Seven Bells is not far removed from what Secret Of The Moon was playing around with on Privilegivm. For those unaware of the band's past, that means songs that rotate between standard blasting whiplash and controlled, mid-tempo ranges. If there's something that the band have down to an exact science, it's the manipulation of the atmosphere. These songs feel damned, stripped of emotions and soul, leaving an empty vessel to give in to the wicked temptations of the devil.
The title track begins the album as expected, with a two-minute build of slow-moving riffs that drains the life out. When things seem at their most grim, along comes vocalist SG to proclaim, "O God, forsaken universe." A decent guitar solo, which is not something the band is widely credited for, closes out the first track. The first half is pretty similar to the title track, weaving around themes of ritualistic jargon supported by SG's hybridized haunting chants/raspy singing.
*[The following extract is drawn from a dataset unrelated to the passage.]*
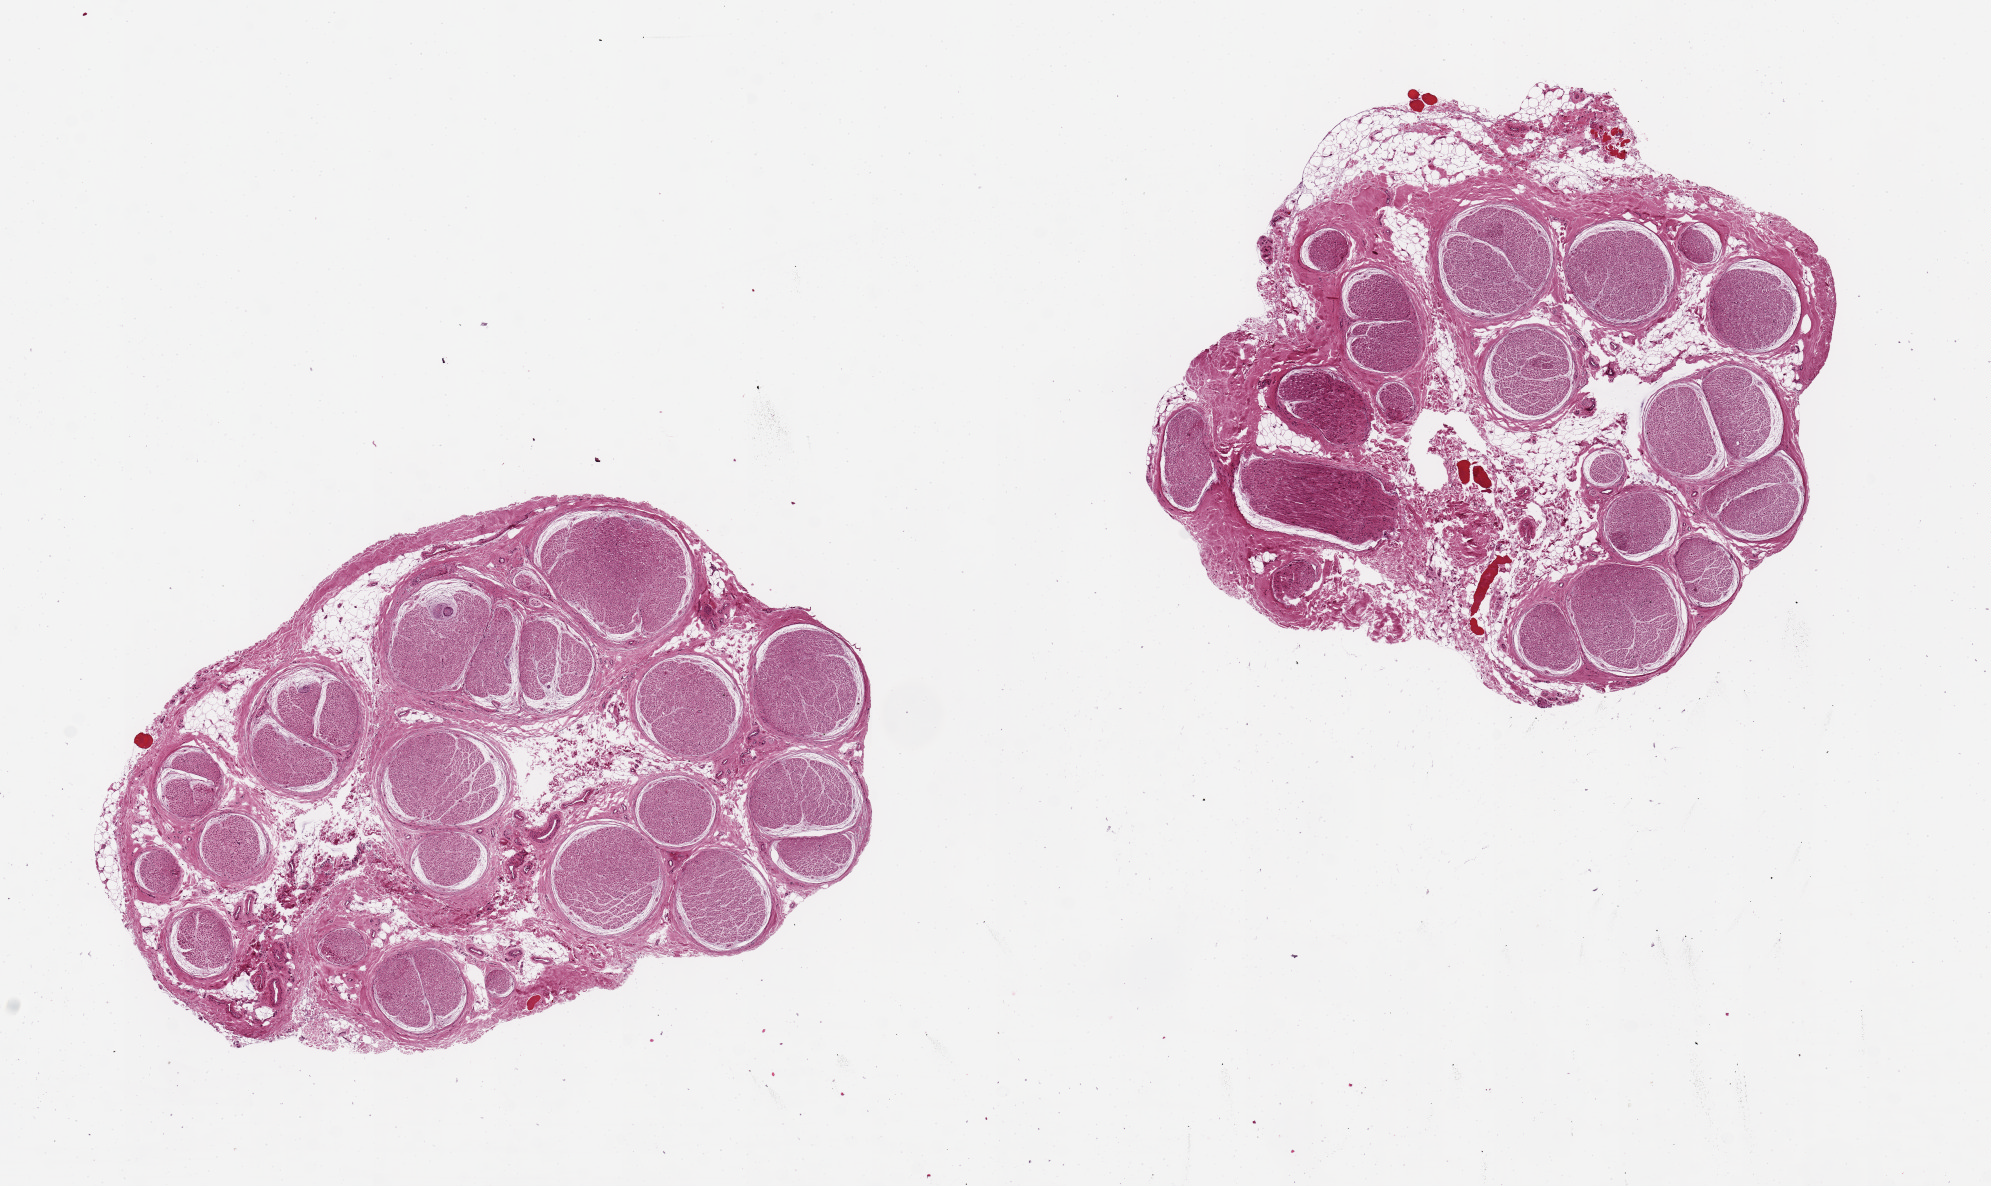
H&E whole-slide image — low-resolution overview of the scanned area, about 15.8 x 9.4 mm (from a 20x scan), PAXgene-fixed, paraffin-embedded tissue, target tissue: tibial nerve, tissue donor sample.
* reviewer comment on this tissue sample: 2 ~6x4mm aliquots, ~10% interstitial fat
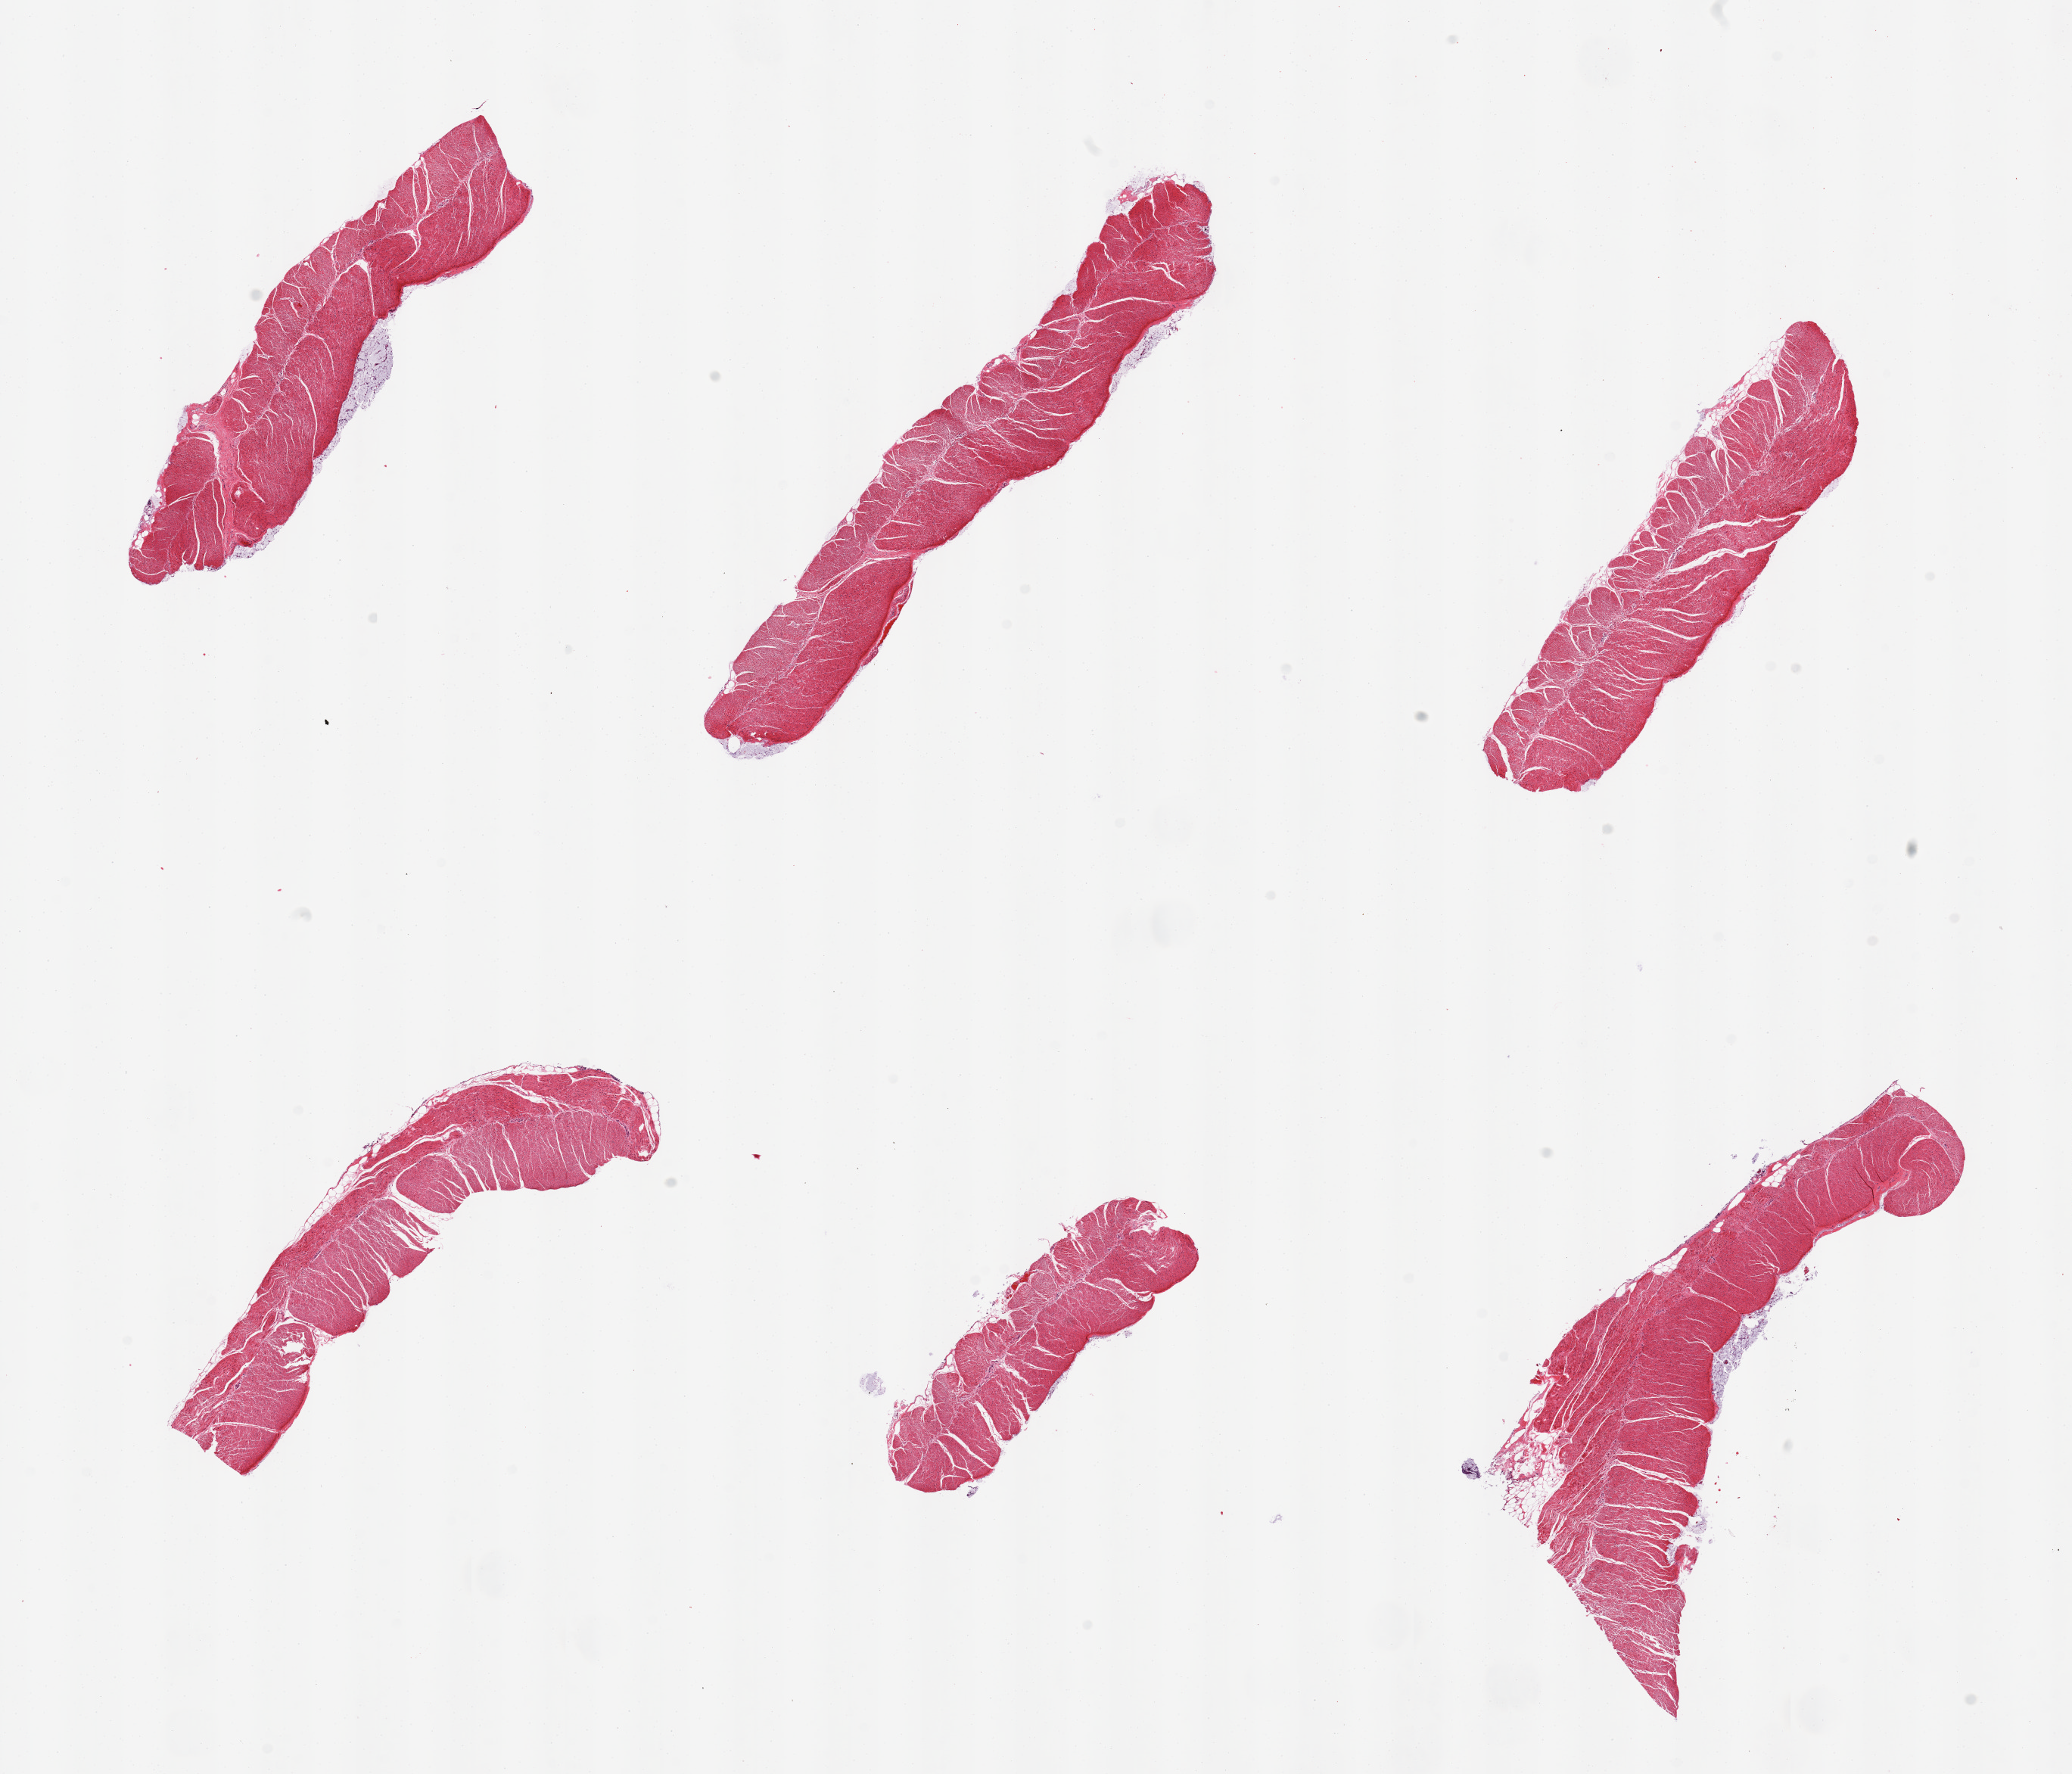
Whole-slide image, haematoxylin and eosin stain, brightfield — shown as a low-resolution overview of the whole scanned area (about 21.7 x 18.5 mm, acquisition: 20x scan). PAXgene-fixed paraffin-embedded (PFPE) section. Target tissue: sigmoid colon. Tissue donor sample. Donor sex: female.
Reviewer comment on this tissue sample: 6 pieces, well trimmed, residual cellular debris/mucus.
The band holds off on the ambitious material for the last three tracks. "Worship" is the strongest of the bunch, a lofty nine-minute jam that includes an excellent bass-led transition and tempo shifts that avoid coming off as awkward. "Nyx" starts out promising enough, and its organ-heavy outro piles on the ambience, but succumbs to its own grand vision. "The Three Beggars" is a little more resourceful with its length, and has an energetic spark missing from many of the songs. Well-placed female vocals add to the eerie mood that clouds the tune.
A lack of definite progression does not hinder the lasting power of Seven Bells. It's about on par with their previous albums, and fans should be very satisfied with how Secrets Of The Moon captures the essence of their moody, straight-faced selves. The band is at the point where consistency is a guaranteed, but innovation is not. While it should do well with long-time listeners of the band, it's also a good starting point for those who want to dive into the bleak apparels of Secrets Of The Moon.
Bottom Line: Seven Bells is not a major step forward from Privilegivm, but is still a solid album of moody black metal that borders on doom/ambience.